Sholat Jum'at di Gunung

Saya bebrapa kali menemukan foto para pendaki gunung yang melaksanaka sholat jum’at, dengan salah satu dari mereka berdiri untuk berkhutbah, foto ini biasa saya temukan di akun-akun hijrah anak muda, atau akun-akun traveller muslim yang berlabel “tadabbur addict”.
Pertanyaannya sahkah sholat jum’at tersebut?
Untuk ini kita harus mengetahui  syarat-syarat sah shalat jum’at.
1.       Dilakukan di waktu zuhur
2.       Adanya 2 khutbah
3.       Dilaksanakan di area pemukiman warga
4.       Harus dilaksanakan secara berjamaah
5.       Diikuti oleh 40 mustawthin (penduduk yang bermukim)
6.       Tidak didahului oleh sholat jum;at lain dalam satu negeri

Yang perlu diperhatikan adalah poin ke-3, dan ke-5.

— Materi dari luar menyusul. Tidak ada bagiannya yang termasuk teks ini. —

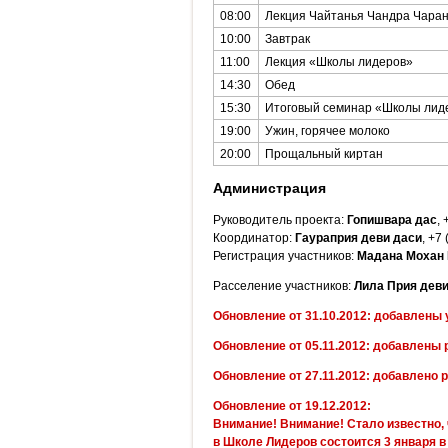
08:00
Лекция Чайтанья Чандра Чаран
10:00
Завтрак
11:00
Лекция «Школы лидеров»
14:30
Обед
15:30
Итоговый семинар «Школы лид
19:00
Ужин, горячее молоко
20:00
Прощальный киртан
Администрация
Руководитель проекта:
Гопишвара дас
, 
Координатор:
Гаураприя деви даси
, +7
Регистрация участников:
Мадана Мохан 
Расселение участников:
Лила Прия деви
Обновление от 31.10.2012: добавлены
Обновление от 05.11.2012: добавлены 
Обновление от 27.11.2012: добавлено 
Обновление от 19.12.2012:
Внимание! Внимание!
Стало известно, 
в Школе Лидеров состоится
3 января в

Apabila posisi para pendaki jauh dari pemukiman warga, maka sholat jum’atnya tidak sah. Ukuran jauhnya, sama dengan ukuran jarak dibolehkannya seorang musafir mengqashar shalat, yaitu 2 marhalah, kira-kira 83 km.  Maka para pendaki ini tidak sah sholat jum’atnya apabila mereka berada di tengah bagian gunung yang jauh dari pemukiman.

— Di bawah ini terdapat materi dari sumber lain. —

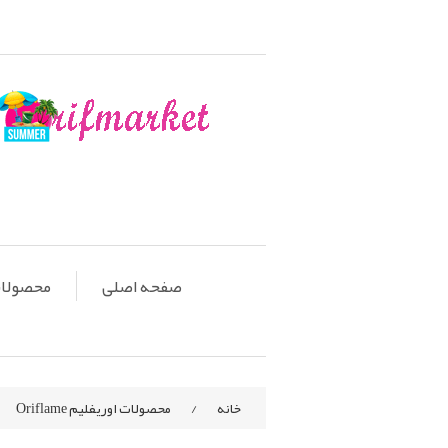
صفحه اصلی
محصولات او
خانه
/
محصولات اوریفلیم Oriflame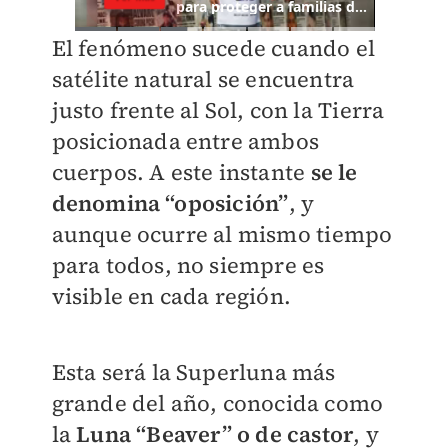
El fenómeno sucede cuando el
satélite natural se encuentra
justo frente al Sol, con la Tierra
posicionada entre ambos
cuerpos. A este instante
se le
denomina “oposición”
, y
aunque ocurre al mismo tiempo
para todos, no siempre es
visible en cada región.
Esta será la Superluna más
grande del año, conocida como
la
Luna “Beaver” o de castor
, y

Bagaiman kalau mereka melaksanakaannya dari jarak yang deket dengan area pemukiman?
 Kalau semua jama’ahnya pendaki gunung alias musafir, jama’ahnya  sholat jum’ah tetap tidak sah, karena poin ke-5, yaitu,”Haruslah diikuti oleh 40 orang mustawthinin (penduduk yg tinggal di tempat tersebut)”. Minimal ada 40 warga dalam jama’ah tersebut di raka’at pertama, apabila ada yang batal diantara mereka pada raka’at kedua, shalatnya tetap sah.